The state’s plan is what was feared all along – another example of big government getting bigger, slower and more expensive. It places enormous hardship on county resources with hidden costs, that will increase property taxes. The implications are especially bleak for Somerset County, which recently issued $35 million in bonds to build a new jail slated to open in October. If that jail is taken over, the state will own and operate the jail, leaving property taxpayers to foot the bill for operations and debt service. This is like having to pay a mortgage on a house you no longer own and in which you cannot live and being thrown into bankruptcy through no fault of your own without recourse.

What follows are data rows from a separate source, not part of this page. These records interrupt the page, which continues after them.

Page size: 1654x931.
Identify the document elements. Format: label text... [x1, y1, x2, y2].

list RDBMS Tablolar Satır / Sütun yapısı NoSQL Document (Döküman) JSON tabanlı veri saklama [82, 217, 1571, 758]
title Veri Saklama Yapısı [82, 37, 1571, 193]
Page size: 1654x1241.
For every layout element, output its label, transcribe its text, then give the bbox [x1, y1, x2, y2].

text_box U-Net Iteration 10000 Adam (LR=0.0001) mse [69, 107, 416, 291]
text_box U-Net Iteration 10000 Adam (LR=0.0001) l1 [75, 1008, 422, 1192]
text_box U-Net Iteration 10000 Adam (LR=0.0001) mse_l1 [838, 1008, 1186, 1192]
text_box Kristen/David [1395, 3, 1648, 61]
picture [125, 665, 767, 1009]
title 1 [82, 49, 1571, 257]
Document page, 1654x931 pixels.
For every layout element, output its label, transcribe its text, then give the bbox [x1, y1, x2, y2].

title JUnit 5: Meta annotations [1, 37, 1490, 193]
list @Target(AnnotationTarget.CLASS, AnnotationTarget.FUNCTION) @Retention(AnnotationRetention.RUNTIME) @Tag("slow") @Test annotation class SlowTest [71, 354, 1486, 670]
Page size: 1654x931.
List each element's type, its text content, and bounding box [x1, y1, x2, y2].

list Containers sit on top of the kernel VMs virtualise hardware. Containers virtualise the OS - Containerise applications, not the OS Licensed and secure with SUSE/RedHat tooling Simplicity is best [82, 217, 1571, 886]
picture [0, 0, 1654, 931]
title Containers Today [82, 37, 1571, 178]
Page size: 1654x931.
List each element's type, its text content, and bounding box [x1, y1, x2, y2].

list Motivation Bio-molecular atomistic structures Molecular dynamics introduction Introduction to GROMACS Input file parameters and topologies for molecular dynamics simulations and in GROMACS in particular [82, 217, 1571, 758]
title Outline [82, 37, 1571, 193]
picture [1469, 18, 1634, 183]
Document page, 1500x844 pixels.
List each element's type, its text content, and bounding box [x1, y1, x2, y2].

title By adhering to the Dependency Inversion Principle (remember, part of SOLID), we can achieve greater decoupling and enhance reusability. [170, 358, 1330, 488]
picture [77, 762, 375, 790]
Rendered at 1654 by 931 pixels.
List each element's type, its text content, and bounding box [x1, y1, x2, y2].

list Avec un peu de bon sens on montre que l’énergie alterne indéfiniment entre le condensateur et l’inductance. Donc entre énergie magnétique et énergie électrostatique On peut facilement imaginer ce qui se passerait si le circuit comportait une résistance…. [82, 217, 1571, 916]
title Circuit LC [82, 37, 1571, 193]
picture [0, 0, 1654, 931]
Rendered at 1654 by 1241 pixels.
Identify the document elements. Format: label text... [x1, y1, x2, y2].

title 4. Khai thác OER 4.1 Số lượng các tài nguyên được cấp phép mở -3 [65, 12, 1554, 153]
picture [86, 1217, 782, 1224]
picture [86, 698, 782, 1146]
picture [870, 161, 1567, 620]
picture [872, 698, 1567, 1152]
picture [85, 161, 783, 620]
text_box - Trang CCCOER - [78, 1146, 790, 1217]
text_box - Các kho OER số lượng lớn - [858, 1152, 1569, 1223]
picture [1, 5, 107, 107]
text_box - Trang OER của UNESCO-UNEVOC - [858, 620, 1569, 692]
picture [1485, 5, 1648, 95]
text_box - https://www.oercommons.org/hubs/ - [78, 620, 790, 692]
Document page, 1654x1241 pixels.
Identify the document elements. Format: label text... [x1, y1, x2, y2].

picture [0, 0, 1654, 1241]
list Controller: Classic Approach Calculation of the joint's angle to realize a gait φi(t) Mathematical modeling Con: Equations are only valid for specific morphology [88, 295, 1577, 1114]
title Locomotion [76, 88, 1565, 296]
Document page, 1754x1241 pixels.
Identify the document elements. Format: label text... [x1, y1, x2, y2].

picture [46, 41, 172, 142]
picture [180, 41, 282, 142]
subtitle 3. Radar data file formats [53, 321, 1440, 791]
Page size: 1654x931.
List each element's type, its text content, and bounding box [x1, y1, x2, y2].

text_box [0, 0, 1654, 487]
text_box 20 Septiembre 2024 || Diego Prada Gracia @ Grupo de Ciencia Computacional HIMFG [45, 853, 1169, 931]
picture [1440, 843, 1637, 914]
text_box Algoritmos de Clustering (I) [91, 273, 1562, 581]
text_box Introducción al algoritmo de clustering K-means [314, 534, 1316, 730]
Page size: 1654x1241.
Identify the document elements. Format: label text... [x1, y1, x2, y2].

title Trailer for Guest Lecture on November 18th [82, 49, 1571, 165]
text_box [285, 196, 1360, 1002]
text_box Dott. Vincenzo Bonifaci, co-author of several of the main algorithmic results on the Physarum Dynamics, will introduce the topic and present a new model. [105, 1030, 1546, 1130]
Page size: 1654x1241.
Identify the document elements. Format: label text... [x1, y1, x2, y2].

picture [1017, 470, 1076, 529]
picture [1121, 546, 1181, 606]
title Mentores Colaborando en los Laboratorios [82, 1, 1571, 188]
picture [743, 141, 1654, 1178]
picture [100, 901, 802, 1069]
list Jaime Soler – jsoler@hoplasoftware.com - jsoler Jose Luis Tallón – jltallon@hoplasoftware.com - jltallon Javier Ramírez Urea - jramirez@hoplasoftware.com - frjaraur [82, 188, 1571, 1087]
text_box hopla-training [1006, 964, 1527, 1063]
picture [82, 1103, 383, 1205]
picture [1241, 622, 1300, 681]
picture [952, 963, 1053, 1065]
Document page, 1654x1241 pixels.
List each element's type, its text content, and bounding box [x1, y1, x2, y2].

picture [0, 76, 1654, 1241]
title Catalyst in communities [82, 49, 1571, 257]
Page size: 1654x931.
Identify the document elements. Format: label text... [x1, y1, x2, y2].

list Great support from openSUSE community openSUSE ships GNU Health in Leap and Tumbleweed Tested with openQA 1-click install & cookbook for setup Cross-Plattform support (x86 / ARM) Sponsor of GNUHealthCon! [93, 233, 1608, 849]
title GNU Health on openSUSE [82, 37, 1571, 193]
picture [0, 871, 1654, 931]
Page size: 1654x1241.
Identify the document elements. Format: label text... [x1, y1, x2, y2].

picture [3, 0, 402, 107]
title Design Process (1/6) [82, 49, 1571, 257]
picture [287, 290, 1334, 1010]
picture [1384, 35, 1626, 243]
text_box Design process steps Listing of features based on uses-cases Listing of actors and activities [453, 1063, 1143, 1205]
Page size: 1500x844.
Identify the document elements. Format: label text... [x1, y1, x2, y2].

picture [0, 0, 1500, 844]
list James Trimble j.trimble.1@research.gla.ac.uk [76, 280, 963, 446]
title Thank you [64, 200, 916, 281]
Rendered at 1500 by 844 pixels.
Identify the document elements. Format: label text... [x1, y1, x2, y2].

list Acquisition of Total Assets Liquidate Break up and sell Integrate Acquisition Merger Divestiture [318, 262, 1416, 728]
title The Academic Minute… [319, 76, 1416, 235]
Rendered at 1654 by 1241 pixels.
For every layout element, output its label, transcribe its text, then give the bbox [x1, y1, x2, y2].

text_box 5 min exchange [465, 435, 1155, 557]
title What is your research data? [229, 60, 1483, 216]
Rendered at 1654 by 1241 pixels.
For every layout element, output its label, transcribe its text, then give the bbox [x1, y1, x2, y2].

Although the impact is arguably most severe in Somerset, Lincoln and Sagadahoc counties are facing a similar situation with Two Bridges Regional Jail, as are Cumberland and York with relatively new jails and substantial debt service.
The state’s plan allows for the conversion of five jails slated for closing – in Franklin, Waldo, Piscataquis, Oxford and Kennebec counties – into 72-hour holding facilities in a partial response to concerns about increased inmate transportation costs. But counties exercising this option would be responsible operating these facilities with only an inadequate daily stipend from the state, and the burden of transporting inmates to facilities in neighboring counties after their first 72 hours in custody is shifted squarely onto the shoulders of local law enforcement. This will result in a tremendous increase in uncompensated travel expense, miles driven and staff hours.
Every additional hour a law enforcement officer spends transporting an inmate to another county is one less hour spent protecting us on patrol. Further, the closure and conversion of these five jails places additional hardship on family visits with inmates, on defense lawyers’ access to their clients, and in providing community-based services, none of which bodes well for reducing the number of repeat offenders. Converting five facilities to 72-hour holding facilities at the counties’ expense serves no one except state government’s budget needs.
County government understands and appreciates the governor’s call for improvement. That’s why we’ve put forward a proposal to establish a jail authority that halts the need for further construction, manages bed space that will meet the state’s needs, reduces transportation costs and implements major recommendations of a two-year study commission funded by the state and the counties to reduce recidivism and long-term correctional costs.
The immediate state corrections crisis can best be addressed through a collaborative county and state effort. Let us continue and expand that approach.
George M. Jabar II Esq. is a Kennebec County commissioner and president of the Maine County Commissioners Association. The Rev. Robert T. Carlson is a member of the County Commissioners and Sheriffs Corrections Task Force.